# [SOURCE DOCUMENT]
* * * * * * * * *

Hamsadhwani

I wrote this during Finals week, but post-production delays (i.e, lack of time to edit) have pushed it back to a pre-Christmas release

My family has often been regaled with my comically poor raga-identification skills. This came about as a result of my unfortunate tendency to pronounce the name of Hamsadhwani on any unknown raga confronting me. Habitually. I wouldn’t be surprised if my internal raga-meter had once assigned the name of Hamsadhwani to a heavy-weight like Bhairavi. In the early days when I first honed this identification scheme, figuring out ragas meant spending quality time paying close attention to music – time that I would have much rather consumed watching Sharjah highlights on TENSports or playing Fifa 05.

Times change; my attitude towards music certainly has. Now I feel that identifying ragas is a very impressive thing, not too dissimilar from swallowing fire or driving in Chennai. That sort of thing. Unfortunately, the people who are good at it don’t seem to realize just how complex and tricky this skill is.

Just like a simple amalgamation of limbs and internal organs doesn’t result in a complete human, a raga isn’t just a straightforward extrapolation of a musical scale. You hone the ability to recognize it by listening to lots of music. The expert is intimately familiar with a raga; it’s like they are married to it, understand its movements, know its every trait and characteristic. The raga connoisseur doesn’t break a song down into individual notes and then match these with a bound copy of the “Table of Ragas” inside their head. The more elegant, natural, Music Academy-approved way of identifying a raga is by connecting it with a song that sounds similar, perhaps one made uncomfortably familiar by the reach of pop music. The next time you’re listening to L Subramaniam’s Keeravani, for instance, see if you can tell that a large chunk of Manmatha Raasa is in the same raga.

* * * * * * * * *

# [TASK TO COMPLETE]
Carry on the essay about identifying ragas from its final sentence, in the same voice. The items after this point have nothing to do with what you are asked to do.

* * * * * * * * *

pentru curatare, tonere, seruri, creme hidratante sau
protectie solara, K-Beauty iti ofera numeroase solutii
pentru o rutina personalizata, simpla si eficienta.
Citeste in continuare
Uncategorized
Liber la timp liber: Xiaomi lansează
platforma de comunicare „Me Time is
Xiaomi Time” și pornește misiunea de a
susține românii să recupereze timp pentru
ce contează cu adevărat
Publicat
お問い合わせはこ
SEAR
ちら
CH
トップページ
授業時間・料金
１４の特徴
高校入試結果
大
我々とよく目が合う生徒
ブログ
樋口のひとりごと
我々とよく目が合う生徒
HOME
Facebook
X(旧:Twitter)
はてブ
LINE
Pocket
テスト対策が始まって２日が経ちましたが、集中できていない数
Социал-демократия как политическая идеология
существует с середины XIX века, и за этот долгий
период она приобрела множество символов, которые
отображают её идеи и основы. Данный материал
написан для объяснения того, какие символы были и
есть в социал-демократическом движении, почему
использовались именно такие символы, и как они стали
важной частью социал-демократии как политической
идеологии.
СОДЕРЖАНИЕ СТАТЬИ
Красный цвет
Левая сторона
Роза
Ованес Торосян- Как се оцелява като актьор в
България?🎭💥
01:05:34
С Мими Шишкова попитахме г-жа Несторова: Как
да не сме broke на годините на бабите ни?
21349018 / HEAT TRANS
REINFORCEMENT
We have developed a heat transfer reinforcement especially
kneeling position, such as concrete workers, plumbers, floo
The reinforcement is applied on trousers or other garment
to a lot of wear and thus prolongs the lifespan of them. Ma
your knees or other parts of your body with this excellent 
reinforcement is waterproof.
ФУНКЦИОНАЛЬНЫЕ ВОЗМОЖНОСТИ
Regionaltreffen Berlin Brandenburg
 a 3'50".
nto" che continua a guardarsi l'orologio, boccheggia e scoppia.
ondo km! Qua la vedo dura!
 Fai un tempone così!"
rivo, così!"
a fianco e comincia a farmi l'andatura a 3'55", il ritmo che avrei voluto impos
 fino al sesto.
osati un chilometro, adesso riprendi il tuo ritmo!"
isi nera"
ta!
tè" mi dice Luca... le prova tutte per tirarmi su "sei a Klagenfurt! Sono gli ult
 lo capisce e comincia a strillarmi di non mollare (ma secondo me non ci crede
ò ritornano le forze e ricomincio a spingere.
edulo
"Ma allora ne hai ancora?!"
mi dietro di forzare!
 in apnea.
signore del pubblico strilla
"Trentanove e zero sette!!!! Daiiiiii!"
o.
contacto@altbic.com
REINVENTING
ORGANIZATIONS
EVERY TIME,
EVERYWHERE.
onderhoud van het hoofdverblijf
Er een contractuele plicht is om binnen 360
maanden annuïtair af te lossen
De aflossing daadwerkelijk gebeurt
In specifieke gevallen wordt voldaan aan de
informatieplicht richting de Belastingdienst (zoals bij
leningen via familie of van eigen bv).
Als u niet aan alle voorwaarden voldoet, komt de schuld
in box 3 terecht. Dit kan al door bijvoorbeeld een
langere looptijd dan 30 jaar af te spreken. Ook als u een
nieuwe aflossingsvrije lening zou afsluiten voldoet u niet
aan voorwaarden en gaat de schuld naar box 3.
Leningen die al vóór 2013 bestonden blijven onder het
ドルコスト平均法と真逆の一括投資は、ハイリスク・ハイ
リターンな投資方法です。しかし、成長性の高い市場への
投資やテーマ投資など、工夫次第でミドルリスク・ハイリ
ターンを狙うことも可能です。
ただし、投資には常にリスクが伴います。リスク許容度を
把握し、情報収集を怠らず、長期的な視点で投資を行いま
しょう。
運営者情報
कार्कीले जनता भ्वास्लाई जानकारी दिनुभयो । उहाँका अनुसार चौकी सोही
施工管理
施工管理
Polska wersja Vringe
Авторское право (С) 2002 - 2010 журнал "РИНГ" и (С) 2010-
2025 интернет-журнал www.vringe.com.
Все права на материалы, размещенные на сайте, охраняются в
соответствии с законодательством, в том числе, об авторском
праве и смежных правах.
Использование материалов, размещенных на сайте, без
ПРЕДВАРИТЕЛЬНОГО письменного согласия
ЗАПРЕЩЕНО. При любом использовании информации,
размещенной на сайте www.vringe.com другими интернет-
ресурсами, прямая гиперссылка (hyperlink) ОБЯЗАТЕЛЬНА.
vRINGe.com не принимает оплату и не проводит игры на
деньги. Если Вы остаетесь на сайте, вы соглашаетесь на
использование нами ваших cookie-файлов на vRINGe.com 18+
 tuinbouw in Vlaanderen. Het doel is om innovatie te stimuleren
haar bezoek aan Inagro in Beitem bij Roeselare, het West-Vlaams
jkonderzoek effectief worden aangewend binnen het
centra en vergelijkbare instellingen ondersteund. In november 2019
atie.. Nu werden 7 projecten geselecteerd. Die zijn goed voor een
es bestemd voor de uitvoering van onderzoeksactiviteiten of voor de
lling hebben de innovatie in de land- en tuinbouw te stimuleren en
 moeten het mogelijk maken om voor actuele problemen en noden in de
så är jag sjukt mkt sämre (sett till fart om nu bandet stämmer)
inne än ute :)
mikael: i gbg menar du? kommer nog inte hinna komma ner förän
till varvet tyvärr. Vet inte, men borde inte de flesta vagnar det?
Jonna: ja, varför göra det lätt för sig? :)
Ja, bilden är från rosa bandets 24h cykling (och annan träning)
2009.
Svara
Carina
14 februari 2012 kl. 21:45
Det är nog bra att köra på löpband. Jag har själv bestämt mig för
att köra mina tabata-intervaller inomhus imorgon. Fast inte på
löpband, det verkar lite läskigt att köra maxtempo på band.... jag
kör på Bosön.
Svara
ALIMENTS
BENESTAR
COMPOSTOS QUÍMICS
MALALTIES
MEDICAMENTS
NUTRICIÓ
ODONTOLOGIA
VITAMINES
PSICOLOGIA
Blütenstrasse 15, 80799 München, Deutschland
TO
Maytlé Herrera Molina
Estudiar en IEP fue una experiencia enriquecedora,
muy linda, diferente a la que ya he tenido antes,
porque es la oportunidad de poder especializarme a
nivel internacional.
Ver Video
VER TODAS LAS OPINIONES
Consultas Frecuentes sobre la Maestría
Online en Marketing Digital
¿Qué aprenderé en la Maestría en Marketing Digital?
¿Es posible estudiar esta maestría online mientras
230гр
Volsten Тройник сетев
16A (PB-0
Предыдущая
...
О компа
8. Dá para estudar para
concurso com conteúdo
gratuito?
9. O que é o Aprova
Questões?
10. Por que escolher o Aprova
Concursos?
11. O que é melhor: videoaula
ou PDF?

* * * * * * * * *

# [RESPONSE TO THIS EXERCISE]
My difficult relationship with ragas seems to stem from a fear of intimacy. I am on a first-name basis with only a few and even then, I can only see their bare outlines. They’re like shy figures in the distance, shrouded by a misty fog. Until today.

Soon after the sun had started its downward plunge, my iPod was shuffling Carnatic music while I was slogging away at Geology. I’d never shuffled Carnatic before, and that in itself was a pretty interesting experience. After some time, my iPod decided it would present to me a Lalgudi Jayaraman piece. As is customary, the legendary violinist played a short exploration of a raga before beginning the song. My concentration was tied up with Cricinfo (I have a very short attention-span when it comes to Geology), but I remember briefly reflecting on what sprightly raga it could be. As the alapana concluded and the virtuoso’s bow dawdled over the final, extended shadjam, I started humming Vinayaka. Following which the veteran started playing Raghunayaka! (For those who are worse than me at this sort of thing, both songs are in Hamsadhwani.)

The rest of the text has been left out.